# [To do]
Exact copy, no pictures: return all the data below as written.

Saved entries
=== Begin Enclosure ===

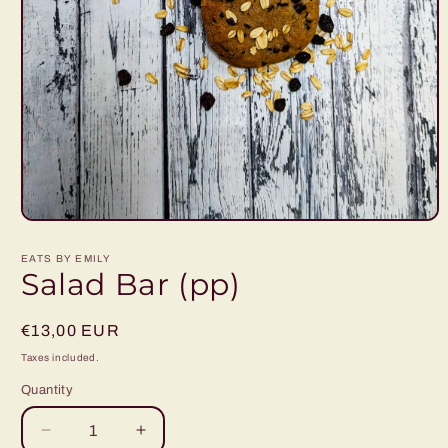
Open
media
1
EATS BY EMILY
in
Salad Bar (pp)
modal
Regular
€13,00 EUR
price
Taxes included.
Quantity
Decrease
Increase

=== End Enclosure ===

# [Exercise answer]
Open
media
1
EATS BY EMILY
in
Salad Bar (pp)
modal
Regular
€13,00 EUR
price
Taxes included.
Quantity
Decrease
Increase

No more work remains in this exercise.